Le tout en se préparant à faire face aux nouvelles formes de menaces
Les attaquants sont souvent les premiers à bénéficier des avancées et l’intelligence artificielle en est un parfait exemple : « Certaines menaces prennent la forme d’atteintes informationnelles. Par exemple, des entités russes créent de faux sites d’actualité pour empoisonner les LLMs (LLM grooming), ou encore le contenu de modèles varie selon l’interlocuteur et son orientation politique. » Ces nouvelles menaces touchent aussi bien les entreprises que les individus.
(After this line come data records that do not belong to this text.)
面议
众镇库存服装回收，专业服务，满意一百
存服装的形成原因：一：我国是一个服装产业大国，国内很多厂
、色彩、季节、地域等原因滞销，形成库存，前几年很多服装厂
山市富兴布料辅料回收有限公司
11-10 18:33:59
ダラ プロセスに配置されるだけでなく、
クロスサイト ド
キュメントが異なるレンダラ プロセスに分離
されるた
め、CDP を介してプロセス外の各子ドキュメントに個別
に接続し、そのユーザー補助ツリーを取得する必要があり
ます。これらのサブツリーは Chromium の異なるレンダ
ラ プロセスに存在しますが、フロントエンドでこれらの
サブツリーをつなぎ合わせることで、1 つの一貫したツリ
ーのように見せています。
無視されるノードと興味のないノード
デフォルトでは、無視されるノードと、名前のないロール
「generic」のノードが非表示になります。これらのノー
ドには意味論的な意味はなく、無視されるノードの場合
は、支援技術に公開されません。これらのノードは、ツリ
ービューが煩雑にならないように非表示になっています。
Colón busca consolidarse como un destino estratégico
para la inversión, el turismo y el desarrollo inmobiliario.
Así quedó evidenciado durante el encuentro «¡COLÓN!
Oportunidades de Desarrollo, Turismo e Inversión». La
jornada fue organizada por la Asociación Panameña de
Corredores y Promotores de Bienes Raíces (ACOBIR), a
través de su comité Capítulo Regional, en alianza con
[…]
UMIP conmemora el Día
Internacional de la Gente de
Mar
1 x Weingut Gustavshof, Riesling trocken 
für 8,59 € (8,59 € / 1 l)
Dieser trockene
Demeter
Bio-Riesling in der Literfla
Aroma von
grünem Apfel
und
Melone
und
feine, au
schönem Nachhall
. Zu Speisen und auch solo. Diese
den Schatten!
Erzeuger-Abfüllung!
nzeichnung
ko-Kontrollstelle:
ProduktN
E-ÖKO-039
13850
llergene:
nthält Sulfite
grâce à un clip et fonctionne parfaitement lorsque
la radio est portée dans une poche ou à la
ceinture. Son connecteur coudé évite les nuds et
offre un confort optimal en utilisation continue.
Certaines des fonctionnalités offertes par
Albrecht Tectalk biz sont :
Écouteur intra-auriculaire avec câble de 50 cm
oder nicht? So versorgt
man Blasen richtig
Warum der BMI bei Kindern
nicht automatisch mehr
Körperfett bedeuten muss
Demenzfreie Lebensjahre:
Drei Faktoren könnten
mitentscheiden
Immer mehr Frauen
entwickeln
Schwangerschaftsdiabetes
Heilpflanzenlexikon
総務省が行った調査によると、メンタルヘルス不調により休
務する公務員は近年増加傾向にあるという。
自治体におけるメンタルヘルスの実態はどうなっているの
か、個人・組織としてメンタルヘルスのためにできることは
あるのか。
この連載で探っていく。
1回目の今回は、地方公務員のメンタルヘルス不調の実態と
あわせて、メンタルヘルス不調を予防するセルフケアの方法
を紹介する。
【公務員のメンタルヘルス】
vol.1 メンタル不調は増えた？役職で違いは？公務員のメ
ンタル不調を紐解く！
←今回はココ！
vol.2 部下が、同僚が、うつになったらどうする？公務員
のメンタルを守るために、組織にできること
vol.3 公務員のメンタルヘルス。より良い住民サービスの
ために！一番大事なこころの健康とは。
Ici encore, les attaquants ont malheureusement une longueur d’avance. Tout le sujet est de ne pas trop se laisser distancer. C’est dans ce cadre de protection que les analyses de risque et les audits prennent entièrement et pleinement leur importance. Les premières interviennent au début du projet, créant le premier maillon du processus de sécurité par design et les audits en bout de chaîne pour verrouiller et confirmer le processus. Sécurité et qualité sont les deux faces d’une même pièce : éviter les erreurs au profit de l’entreprise et de ses clients.
Co-sponsor de la communauté Orange Expert Security, qui rassemble 110 experts, Jean-Marie Mélé indique que « l’objectif est de favoriser les échanges, de pousser les experts à s’exposer et à partager leurs connaissances. La cybersécurité n’est pas qu’une question technique, c’est aussi une bataille culturelle et économique. » Il souligne l’importance de former les talents de demain et de sensibiliser les décideurs aux enjeux cyber. « Un Comex a principalement des préoccupations financières. Il faut savoir traduire les risques techniques en enjeux business », conclut-il.